=== Work to be completed ===
Write out every line below again exactly as it stands, skipping each image.

### Information provided

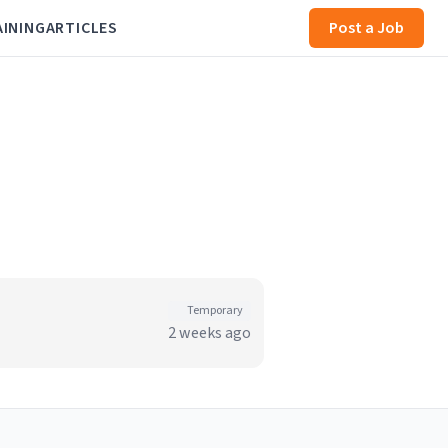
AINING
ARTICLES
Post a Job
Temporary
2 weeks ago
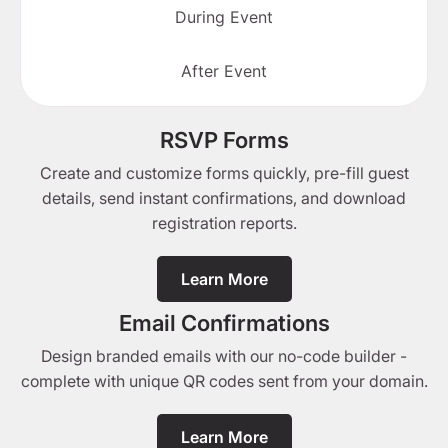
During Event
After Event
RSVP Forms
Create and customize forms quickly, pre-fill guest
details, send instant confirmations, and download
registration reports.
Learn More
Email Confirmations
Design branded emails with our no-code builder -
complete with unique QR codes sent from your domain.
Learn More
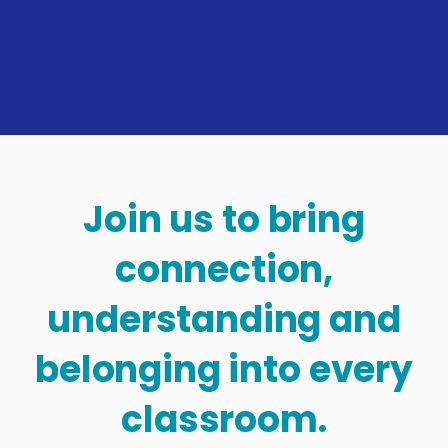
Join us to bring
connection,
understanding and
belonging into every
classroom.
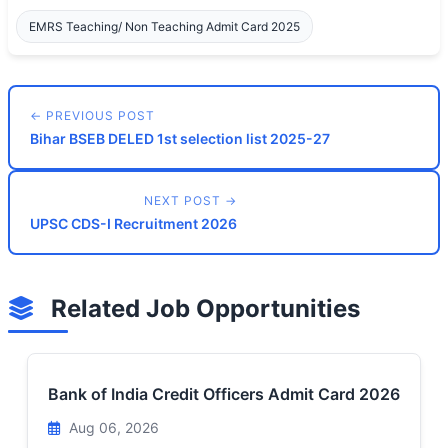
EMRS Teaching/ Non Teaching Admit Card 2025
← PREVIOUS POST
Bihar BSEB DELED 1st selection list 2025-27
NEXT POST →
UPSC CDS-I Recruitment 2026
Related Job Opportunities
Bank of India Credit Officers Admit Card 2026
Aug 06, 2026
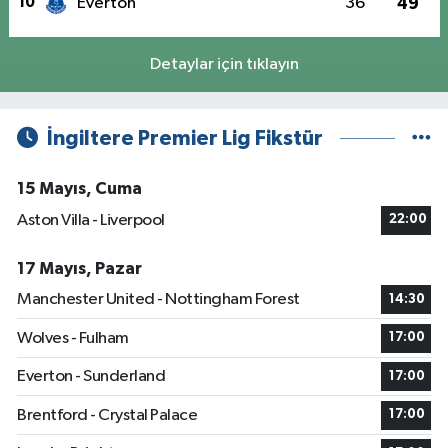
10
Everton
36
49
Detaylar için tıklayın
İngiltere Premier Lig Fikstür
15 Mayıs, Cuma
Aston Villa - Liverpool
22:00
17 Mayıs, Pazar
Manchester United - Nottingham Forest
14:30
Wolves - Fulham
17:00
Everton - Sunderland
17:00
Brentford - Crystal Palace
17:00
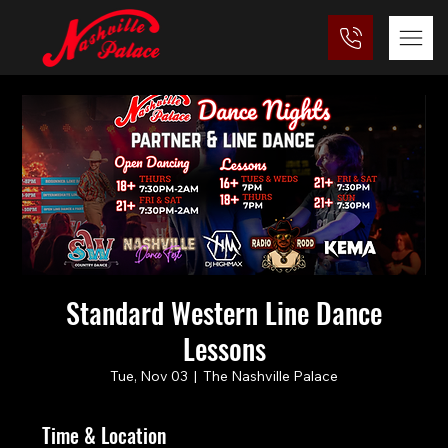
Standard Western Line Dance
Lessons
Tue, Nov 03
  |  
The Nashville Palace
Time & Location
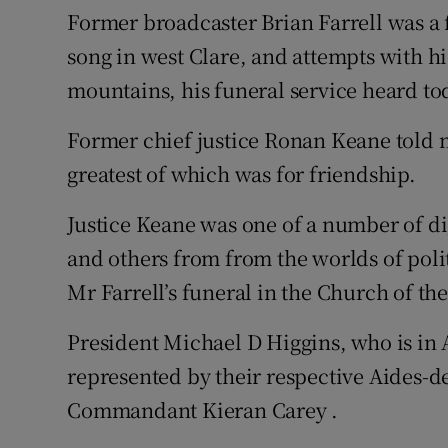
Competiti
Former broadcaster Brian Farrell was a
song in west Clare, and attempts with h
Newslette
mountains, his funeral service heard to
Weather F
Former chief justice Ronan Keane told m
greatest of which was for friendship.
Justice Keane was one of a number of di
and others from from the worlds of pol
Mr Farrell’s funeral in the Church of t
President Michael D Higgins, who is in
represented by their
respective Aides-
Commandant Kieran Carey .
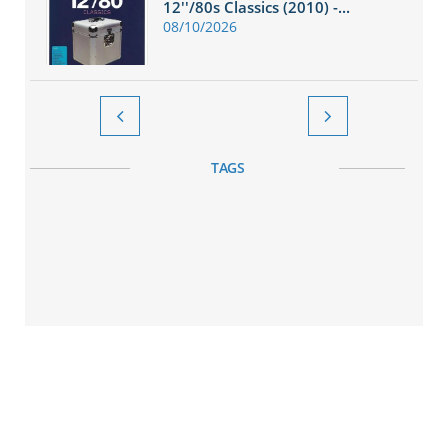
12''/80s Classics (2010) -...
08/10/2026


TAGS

######

=== Response to the task ===
AINING
ARTICLES
Post a Job
Temporary
2 weeks ago
During Event
After Event
RSVP Forms
Create and customize forms quickly, pre-fill guest
details, send instant confirmations, and download
registration reports.
Learn More
Email Confirmations
Design branded emails with our no-code builder -
complete with unique QR codes sent from your domain.
Learn More
Join us to bring
connection,
understanding and
belonging into every
classroom.
EMRS Teaching/ Non Teaching Admit Card 2025
← PREVIOUS POST
Bihar BSEB DELED 1st selection list 2025-27
NEXT POST →
UPSC CDS-I Recruitment 2026
Related Job Opportunities
Bank of India Credit Officers Admit Card 2026
Aug 06, 2026
10
Everton
36
49
Detaylar için tıklayın
İngiltere Premier Lig Fikstür
15 Mayıs, Cuma
Aston Villa - Liverpool
22:00
17 Mayıs, Pazar
Manchester United - Nottingham Forest
14:30
Wolves - Fulham
17:00
Everton - Sunderland
17:00
Brentford - Crystal Palace
17:00
Standard Western Line Dance
Lessons
Tue, Nov 03
  |  
The Nashville Palace
Time & Location
Competiti
Former broadcaster Brian Farrell was a
song in west Clare, and attempts with h
Newslette
mountains, his funeral service heard to
Weather F
Former chief justice Ronan Keane told m
greatest of which was for friendship.
Justice Keane was one of a number of di
and others from from the worlds of pol
Mr Farrell’s funeral in the Church of t
President Michael D Higgins, who is in
represented by their
respective Aides-
Commandant Kieran Carey .
12''/80s Classics (2010) -...
08/10/2026


TAGS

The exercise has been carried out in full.